Il progetto parte da un nucleo preciso: 16 opere inedite, recuperate da un atelier fiorentino frequentato dall’artista. Non è un dettaglio secondario. Più che costruire un racconto completo, la mostra lavora per frammenti, lasciando emergere un Chiari meno canonizzato e più operativo, quasi ancora in fase di lavoro.
Da qui si sviluppa un dialogo con altri artisti e performer, legati all’area Fluxus ma non solo. Il punto, però, non è tanto la lista dei nomi quanto il modo in cui le opere vengono messe in relazione. L’allestimento evita qualsiasi rigidità: niente cronologie, niente percorsi obbligati. Funziona piuttosto per accostamenti, per risonanze visive e concettuali che si attivano nello spazio.
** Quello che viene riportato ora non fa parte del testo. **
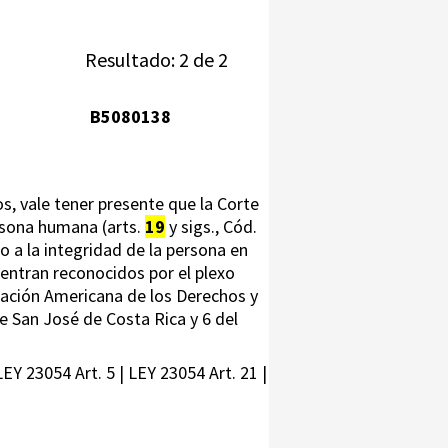
Resultado: 2 de 2
B5080138
, vale tener presente que la Corte
rsona humana (arts.
19
y sigs., Cód.
o a la integridad de la persona en
uentran reconocidos por el plexo
laración Americana de los Derechos y
e San José de Costa Rica y 6 del
LEY 23054 Art. 5 | LEY 23054 Art. 21 |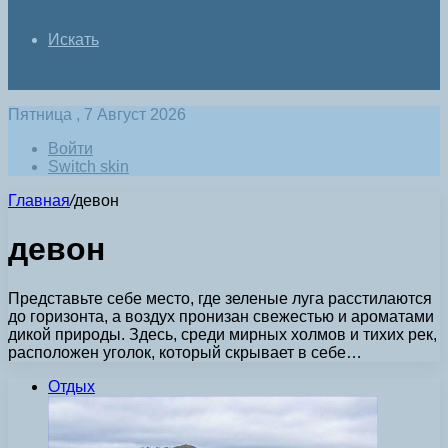
Искать
Пятница , 7 Август 2026
Войти
Switch skin
Главная
/
девон
девон
Представьте себе место, где зеленые луга расстилаются
до горизонта, а воздух пронизан свежестью и ароматами
дикой природы. Здесь, среди мирных холмов и тихих рек,
расположен уголок, который скрывает в себе…
Отдых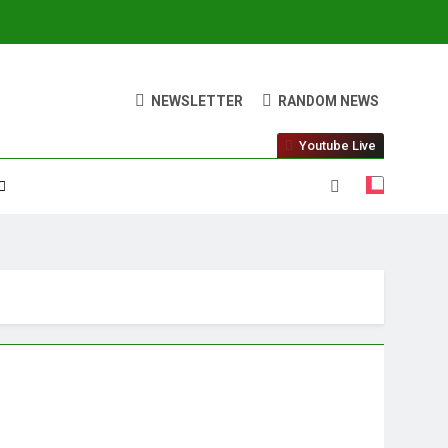
NEWSLETTER
RANDOM NEWS
Youtube Live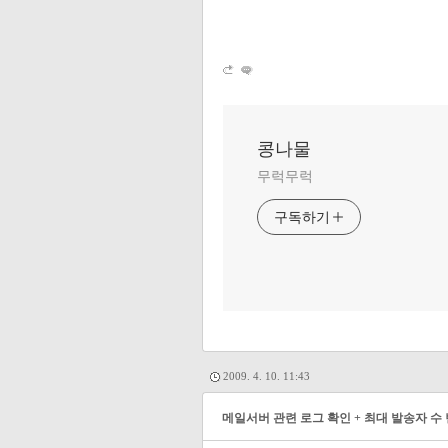
콩나물
무럭무럭
구독하기
2009. 4. 10. 11:43
메일서버 관련 로그 확인 + 최대 발송자 수 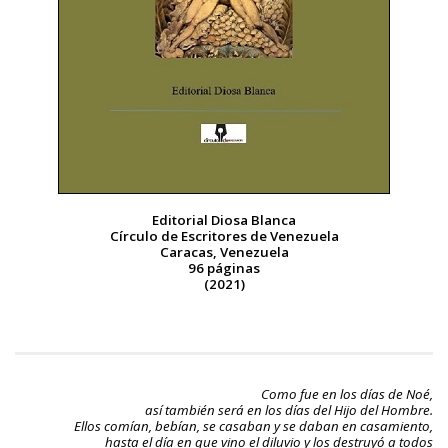
BAQUIANA – Año XXVII / Nº 137 – 138 / Enero – Junio 2026
(Cuento III)
Reseña
BAQUIANA – Año XXVII / Nº 137 – 138 / Enero – Junio 2026
(Reseña I)
BAQUIANA – Año XXVII / Nº 137 – 138 / Enero – Junio 2026
(Reseña II)
Ensayo
Editorial Diosa Blanca
Círculo de Escritores de Venezuela
BAQUIANA – Año XXVII / Nº 137 – 138 / Enero – Junio 2026
Caracas, Venezuela
(Ensayo)
96 páginas
(2021)
Entrevista
BAQUIANA – Año XXVII / Nº 137 – 138 / Enero – Junio 2026
(Entrevista)
Opinión
Como fue en los días de Noé,
así también será en los días del Hijo del Hombre.
BAQUIANA – Año XXVII / Nº 137 – 138 / Enero – Junio 2026
Ellos comían, bebían, se casaban y se daban en casamiento,
hasta el día en que vino el diluvio y los destruyó a todos
(Opinión I)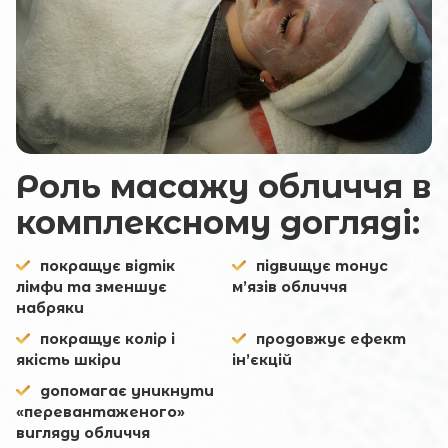
Роль масажу обличчя в
комплексному догляді:
покращує відтік
підвищує тонус
лімфи та зменшує
м’язів обличчя
набряки
покращує колір і
продовжує ефект
якість шкіри
ін’єкцій
допомагає уникнути
«перевантаженого»
вигляду обличчя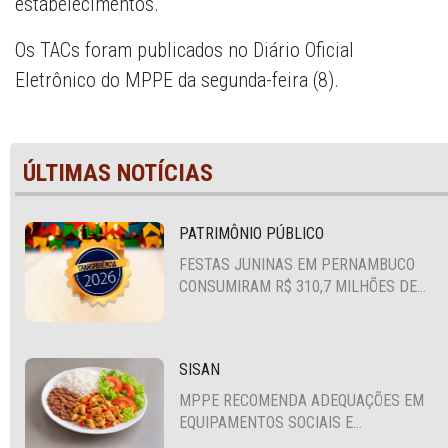
estabelecimentos.
Os TACs foram publicados no Diário Oficial
Eletrônico do MPPE da segunda-feira (8).
ÚLTIMAS NOTÍCIAS
PATRIMÔNIO PÚBLICO
FESTAS JUNINAS EM PERNAMBUCO
CONSUMIRAM R$ 310,7 MILHÕES DE
RECURSOS PÚBLICOS
SISAN
MPPE RECOMENDA ADEQUAÇÕES EM
EQUIPAMENTOS SOCIAIS E
FORTALECIMENTO DA POLÍTICA DE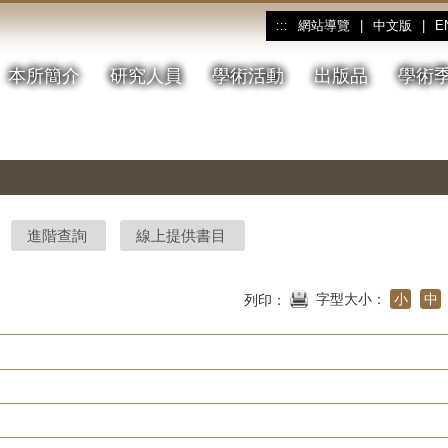
網站導覽
|
中文版
|
E
:::
本所簡介
研究人員
學術活動
出版品
學術
進階查詢
線上提供書目
字型大小：
小
中
列印：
Chiari, del resto, è un artista che difficilmente si presta a una lettura lineare. Musicista di formazione, è tra quelli che – già nei primi anni Sessanta – hanno iniziato a mettere in discussione l’idea stessa di musica come sistema chiuso. La partitura, nel suo lavoro, smette di essere uno spartito da eseguire e diventa un dispositivo aperto: frasi, istruzioni, segni grafici che invitano all’azione più che alla riproduzione.
È qui che il suo ingresso in Fluxus trova senso, ma anche limite. Chiari condivide con quel contesto l’attenzione per il gesto, il caso, l’improvvisazione. Ma mantiene una specificità tutta sua, legata alla scrittura e al segno. Le sue azioni musicali – con pianoforti suonati, spostati, chiusi o semplicemente evocati – non cercano tanto di “fare musica”, quanto di ridefinire cosa possa essere un atto musicale.
In mostra questo aspetto emerge con chiarezza, soprattutto nella sua musica visiva. I fogli con scritte come “La musica è facile” o “L’arte è facile” funzionano ancora oggi con una precisione disarmante. Sembrano affermazioni semplici, quasi ingenue, ma contengono una presa di posizione netta contro la sacralizzazione dell’arte e della competenza.
Il rischio, in operazioni di questo tipo, è sempre quello di trasformare Fluxus in una categoria storica rassicurante. Qui invece si prova a evitarlo. Il dialogo con gli altri artisti non serve a contestualizzare Chiari, ma a metterlo in tensione, a far emergere analogie e differenze senza spiegarle troppo.
Anche la componente performativa si muove su questa linea. Gli interventi di Eugenio Sanna e Davide Lucchesi non sono un accompagnamento, ma una prosecuzione del lavoro. L’improvvisazione entra nello spazio e lo modifica, rendendo la mostra qualcosa di meno stabile, più attraversabile. Il riferimento a Suonare la stanza è esplicito, ma non didascalico. L’idea è semplice: lo spazio non è solo contenitore, ma parte attiva dell’esperienza. Le opere, i suoni, le presenze convivono senza gerarchie evidenti, costruendo una sorta di ambiente in movimento.
Quello che funziona davvero è che la mostra non cerca di spiegare Chiari, né di attualizzarlo forzatamente. Si limita a rimetterlo in circolo. E in questo senso la scelta di partire da Firenze non è solo biografica: è un modo per riportare il discorso in un luogo concreto, senza trasformarlo in un’operazione astratta.